Earlier this year, the council’s Infrastructure Services Committee approved changes that will see the standard rate tariff increase from 24p per kWh to 47p per kWh and a new £30 surcharge charged for fast chargers.
A reduced rate of 27p per kWh will be available for overnight charging between 8pm and 8am on the 7kW and 22kW fast chargers.
Despite rising energy costs, Aberdeenshire maintained its electric vehicle charging price throughout most of 2022-23.
However, the current charges only cover the cost of energy used and with the rise in the cost of energy and the reduction of government subsidies, the council agreed to increase the tariffs in order to protect the charging network in the future.
The increase in the fees charged will also bring the public network closer in line with the cost of commercial freight which should encourage more investors to enter the local market and thus increase the number of charging points across the region.
Ewan Wallace, the council’s head of environmental services and sustainability, explained: “The council must ensure it gets good value for money, yet the cost of saving electric vehicle charges continues to rise.

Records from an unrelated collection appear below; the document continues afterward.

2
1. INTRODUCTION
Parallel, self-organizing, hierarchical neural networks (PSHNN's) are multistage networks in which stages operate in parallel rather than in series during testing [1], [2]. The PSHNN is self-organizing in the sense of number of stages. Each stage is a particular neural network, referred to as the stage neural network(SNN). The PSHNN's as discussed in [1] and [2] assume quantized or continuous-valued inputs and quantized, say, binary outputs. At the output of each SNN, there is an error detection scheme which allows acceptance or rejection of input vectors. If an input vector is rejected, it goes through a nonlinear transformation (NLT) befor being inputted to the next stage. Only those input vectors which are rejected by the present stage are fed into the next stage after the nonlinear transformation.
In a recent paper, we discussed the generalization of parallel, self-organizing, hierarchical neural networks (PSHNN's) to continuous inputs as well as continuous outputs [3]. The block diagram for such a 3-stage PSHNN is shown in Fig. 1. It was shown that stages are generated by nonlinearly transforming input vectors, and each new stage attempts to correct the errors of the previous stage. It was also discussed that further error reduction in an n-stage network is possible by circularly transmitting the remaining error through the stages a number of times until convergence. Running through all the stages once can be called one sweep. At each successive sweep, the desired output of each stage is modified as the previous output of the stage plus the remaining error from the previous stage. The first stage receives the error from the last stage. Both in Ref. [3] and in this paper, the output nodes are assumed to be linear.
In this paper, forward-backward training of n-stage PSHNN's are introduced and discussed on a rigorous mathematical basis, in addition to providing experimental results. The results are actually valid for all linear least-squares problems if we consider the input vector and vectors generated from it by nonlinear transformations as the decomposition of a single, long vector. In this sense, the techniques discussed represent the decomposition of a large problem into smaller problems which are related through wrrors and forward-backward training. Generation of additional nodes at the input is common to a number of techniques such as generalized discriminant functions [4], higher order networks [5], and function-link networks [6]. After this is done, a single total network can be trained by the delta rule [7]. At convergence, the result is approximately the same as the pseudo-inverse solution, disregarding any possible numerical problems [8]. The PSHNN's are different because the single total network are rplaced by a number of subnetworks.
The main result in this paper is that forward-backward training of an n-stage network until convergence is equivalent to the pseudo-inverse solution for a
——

“We have kept the tariff below the market rate despite the increase in energy costs, but we need to move the grid to a more sustainable base in the long term.

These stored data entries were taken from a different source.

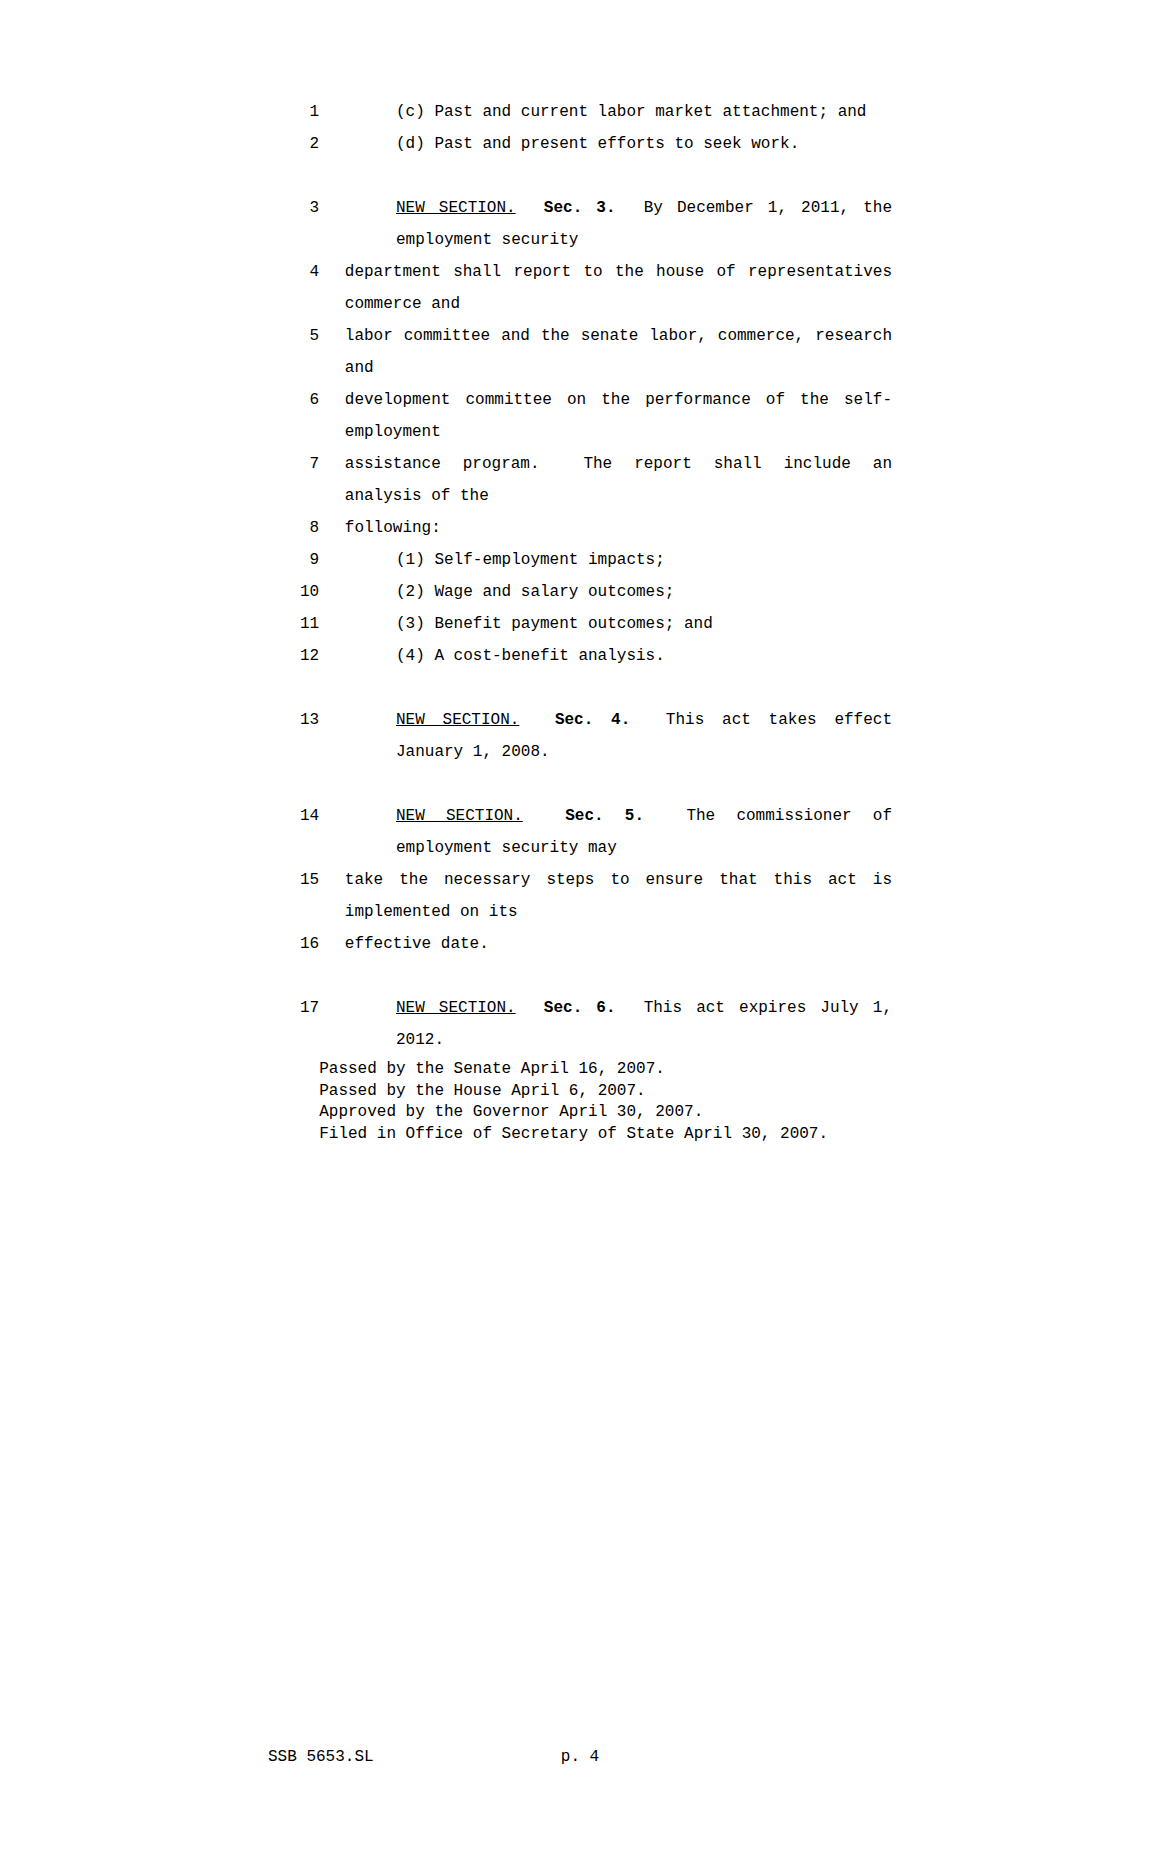1
(c) Past and current labor market attachment; and
2
(d) Past and present efforts to seek work.
3
NEW SECTION. Sec. 3. By December 1, 2011, the employment security
4
department shall report to the house of representatives commerce and
5
labor committee and the senate labor, commerce, research and
6
development committee on the performance of the self-employment
7
assistance program. The report shall include an analysis of the
8
following:
9
(1) Self-employment impacts;
10
(2) Wage and salary outcomes;
11
(3) Benefit payment outcomes; and
12
(4) A cost-benefit analysis.
13
NEW SECTION. Sec. 4. This act takes effect January 1, 2008.
14
NEW SECTION. Sec. 5. The commissioner of employment security may
15
take the necessary steps to ensure that this act is implemented on its
16
effective date.
17
NEW SECTION. Sec. 6. This act expires July 1, 2012.
Passed by the Senate April 16, 2007.
Passed by the House April 6, 2007.
Approved by the Governor April 30, 2007.
Filed in Office of Secretary of State April 30, 2007.
SSB 5653.SL
p. 4
SSB 5653.SL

This requires us to consider covering the “full cost” of connecting the grid – not just the cost of the energy used.
“We believe our charging network continues to offer very good value to EV users.

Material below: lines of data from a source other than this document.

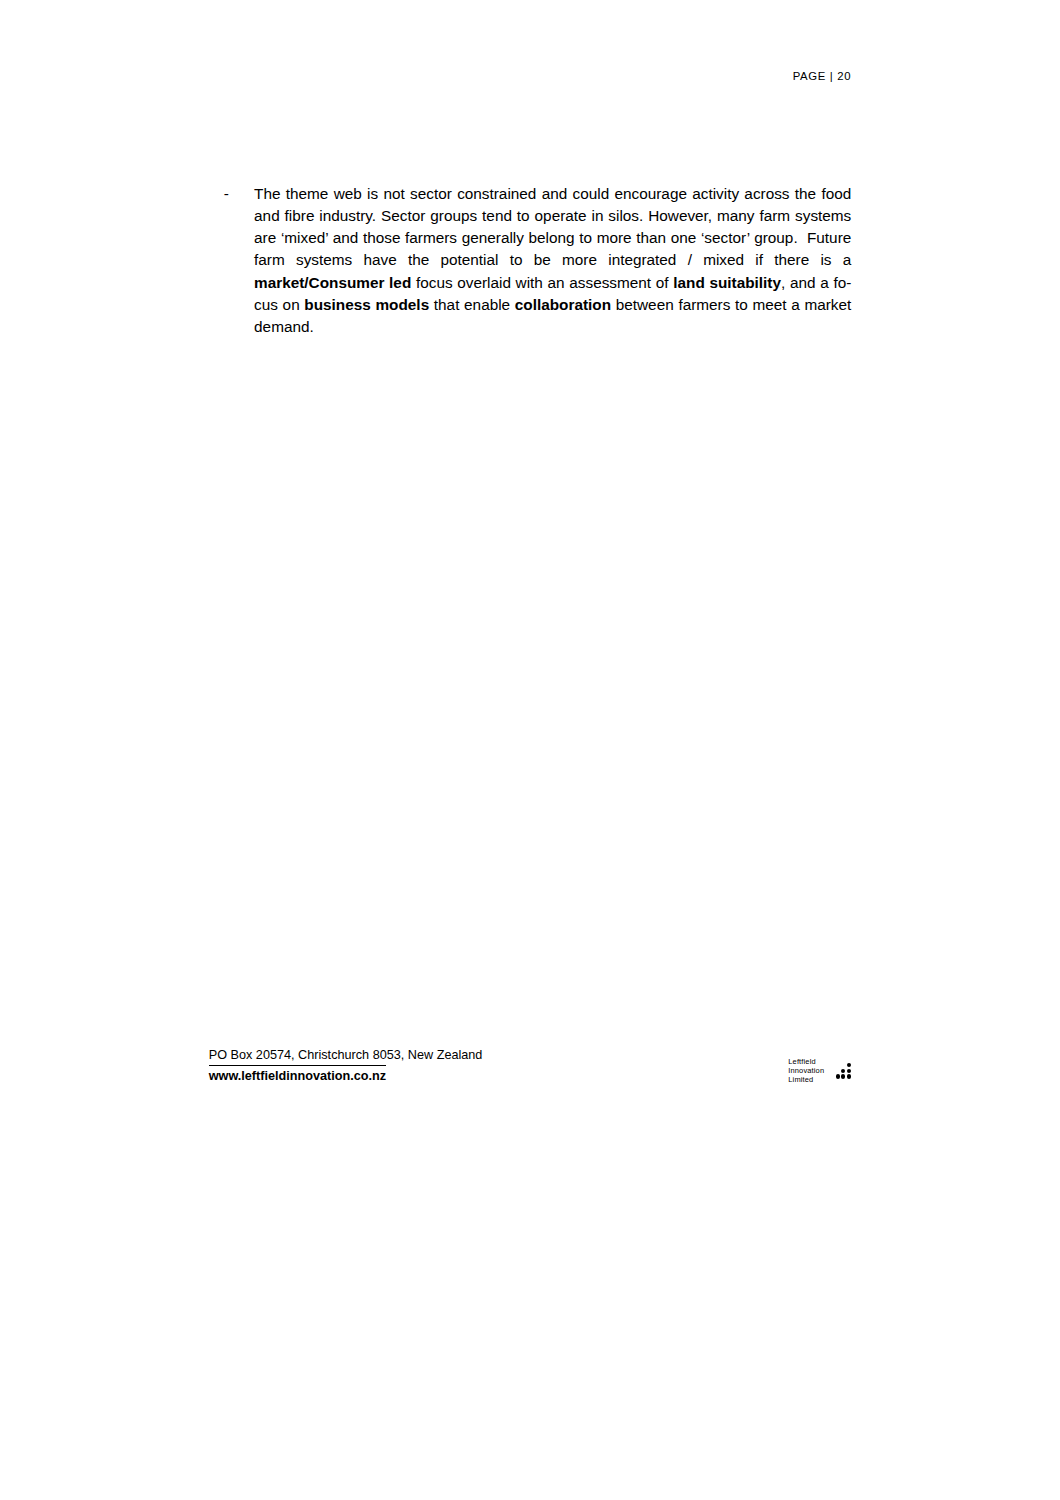PAGE | 20
The theme web is not sector constrained and could encourage activity across the food and fibre industry. Sector groups tend to operate in silos. However, many farm systems are ‘mixed’ and those farmers generally belong to more than one ‘sector’ group. Future farm systems have the potential to be more integrated / mixed if there is a market/Consumer led focus overlaid with an assessment of land suitability, and a focus on business models that enable collaboration between farmers to meet a market demand.
PO Box 20574, Christchurch 8053, New Zealand
www.leftfieldinnovation.co.nz
Leftfield
Innovation
Limited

“The lack of charging points across Aberdeenshire is often raised as a concern by electric vehicle drivers, and with an increase in tariffs we will be in a better position to expand the charger network by reinvesting this money.
“By charging an overstay charge on our fast chargers, we also hope to discourage ‘falling off the charger’ which is another common complaint of electric vehicle users across the country.
“These chargers are designed for rapid turnover, so hopefully by imposing an overstay penalty this will encourage good behavior and improve access for all EV users.”